*About this exercise*
How many of the lines below contain the string "from", matching case exactly? Reply with the number only.

*Record set*
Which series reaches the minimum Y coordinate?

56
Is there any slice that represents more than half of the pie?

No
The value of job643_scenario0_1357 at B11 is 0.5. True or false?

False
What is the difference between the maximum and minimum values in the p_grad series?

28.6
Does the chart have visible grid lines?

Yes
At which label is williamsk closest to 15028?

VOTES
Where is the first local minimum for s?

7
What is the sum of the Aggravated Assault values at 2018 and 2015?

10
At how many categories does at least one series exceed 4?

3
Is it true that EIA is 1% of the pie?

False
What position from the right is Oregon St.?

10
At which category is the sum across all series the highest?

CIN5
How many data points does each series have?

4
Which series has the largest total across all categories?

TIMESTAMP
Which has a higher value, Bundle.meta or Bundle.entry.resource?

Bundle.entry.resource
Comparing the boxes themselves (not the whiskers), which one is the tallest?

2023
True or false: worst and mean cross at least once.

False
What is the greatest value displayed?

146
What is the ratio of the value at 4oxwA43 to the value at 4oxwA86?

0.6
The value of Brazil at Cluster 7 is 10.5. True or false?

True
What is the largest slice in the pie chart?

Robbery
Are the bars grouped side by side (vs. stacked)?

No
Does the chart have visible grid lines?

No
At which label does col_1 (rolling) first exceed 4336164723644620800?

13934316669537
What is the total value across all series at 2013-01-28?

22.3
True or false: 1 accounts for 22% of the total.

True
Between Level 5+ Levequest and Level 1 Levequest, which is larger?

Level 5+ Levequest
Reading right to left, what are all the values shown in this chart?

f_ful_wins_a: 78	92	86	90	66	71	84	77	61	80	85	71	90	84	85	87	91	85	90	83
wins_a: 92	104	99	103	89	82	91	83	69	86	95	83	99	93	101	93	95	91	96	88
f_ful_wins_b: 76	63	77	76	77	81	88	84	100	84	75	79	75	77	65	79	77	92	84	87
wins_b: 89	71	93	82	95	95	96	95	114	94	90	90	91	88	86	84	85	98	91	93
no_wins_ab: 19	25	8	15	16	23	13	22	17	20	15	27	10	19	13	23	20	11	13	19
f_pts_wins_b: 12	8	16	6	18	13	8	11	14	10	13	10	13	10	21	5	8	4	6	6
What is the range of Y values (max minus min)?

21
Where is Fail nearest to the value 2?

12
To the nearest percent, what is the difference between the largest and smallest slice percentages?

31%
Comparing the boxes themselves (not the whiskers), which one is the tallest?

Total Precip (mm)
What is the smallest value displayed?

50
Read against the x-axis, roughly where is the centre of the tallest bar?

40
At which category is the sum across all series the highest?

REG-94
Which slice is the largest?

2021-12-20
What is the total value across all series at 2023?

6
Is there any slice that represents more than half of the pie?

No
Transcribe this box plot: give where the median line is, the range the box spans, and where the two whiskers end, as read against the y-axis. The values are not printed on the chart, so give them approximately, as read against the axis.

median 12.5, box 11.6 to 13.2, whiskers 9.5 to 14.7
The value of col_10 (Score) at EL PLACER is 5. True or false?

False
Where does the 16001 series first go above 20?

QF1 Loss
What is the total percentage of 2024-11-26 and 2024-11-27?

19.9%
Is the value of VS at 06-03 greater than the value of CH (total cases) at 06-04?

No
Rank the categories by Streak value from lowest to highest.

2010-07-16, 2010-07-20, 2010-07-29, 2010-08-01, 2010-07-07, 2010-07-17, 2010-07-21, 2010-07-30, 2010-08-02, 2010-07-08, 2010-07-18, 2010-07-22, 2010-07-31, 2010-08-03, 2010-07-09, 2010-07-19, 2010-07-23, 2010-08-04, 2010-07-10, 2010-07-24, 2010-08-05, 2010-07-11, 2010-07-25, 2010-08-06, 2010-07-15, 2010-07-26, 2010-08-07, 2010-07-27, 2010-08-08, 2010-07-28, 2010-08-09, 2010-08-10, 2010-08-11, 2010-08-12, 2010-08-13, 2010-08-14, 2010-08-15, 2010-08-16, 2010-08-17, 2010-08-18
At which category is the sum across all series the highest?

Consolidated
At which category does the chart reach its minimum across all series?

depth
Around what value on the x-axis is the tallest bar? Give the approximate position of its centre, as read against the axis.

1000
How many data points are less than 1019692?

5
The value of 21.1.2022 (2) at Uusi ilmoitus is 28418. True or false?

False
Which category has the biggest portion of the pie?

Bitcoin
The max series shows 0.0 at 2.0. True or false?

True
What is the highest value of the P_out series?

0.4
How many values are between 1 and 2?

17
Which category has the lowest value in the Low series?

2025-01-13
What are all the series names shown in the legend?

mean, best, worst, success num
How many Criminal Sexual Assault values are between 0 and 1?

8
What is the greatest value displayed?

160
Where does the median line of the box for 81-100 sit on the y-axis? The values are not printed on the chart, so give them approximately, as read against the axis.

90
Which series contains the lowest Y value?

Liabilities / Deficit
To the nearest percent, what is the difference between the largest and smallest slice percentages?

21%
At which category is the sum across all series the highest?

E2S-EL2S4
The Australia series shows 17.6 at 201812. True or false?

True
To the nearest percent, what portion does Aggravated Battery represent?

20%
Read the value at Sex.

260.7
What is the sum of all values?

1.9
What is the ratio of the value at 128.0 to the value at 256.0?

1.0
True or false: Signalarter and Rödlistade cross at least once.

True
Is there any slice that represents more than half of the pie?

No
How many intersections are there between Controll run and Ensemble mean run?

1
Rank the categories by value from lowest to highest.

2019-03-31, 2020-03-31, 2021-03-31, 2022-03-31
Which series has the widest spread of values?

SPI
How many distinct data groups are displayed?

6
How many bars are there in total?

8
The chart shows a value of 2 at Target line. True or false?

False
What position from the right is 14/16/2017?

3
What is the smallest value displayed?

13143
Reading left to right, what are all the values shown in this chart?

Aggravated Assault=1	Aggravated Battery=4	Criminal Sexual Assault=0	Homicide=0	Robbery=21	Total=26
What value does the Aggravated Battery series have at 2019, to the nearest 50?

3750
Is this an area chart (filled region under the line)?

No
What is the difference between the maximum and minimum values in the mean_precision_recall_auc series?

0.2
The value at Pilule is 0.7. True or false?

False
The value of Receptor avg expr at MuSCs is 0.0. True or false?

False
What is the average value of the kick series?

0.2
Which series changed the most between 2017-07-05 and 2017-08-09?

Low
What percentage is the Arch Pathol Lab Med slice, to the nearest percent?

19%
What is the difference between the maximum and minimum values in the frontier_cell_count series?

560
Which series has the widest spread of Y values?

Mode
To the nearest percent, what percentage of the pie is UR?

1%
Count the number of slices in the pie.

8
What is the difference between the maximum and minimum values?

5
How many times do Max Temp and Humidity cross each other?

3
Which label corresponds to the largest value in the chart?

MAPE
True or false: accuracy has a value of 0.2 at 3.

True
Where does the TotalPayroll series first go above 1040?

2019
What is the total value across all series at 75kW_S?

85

*Written response*
4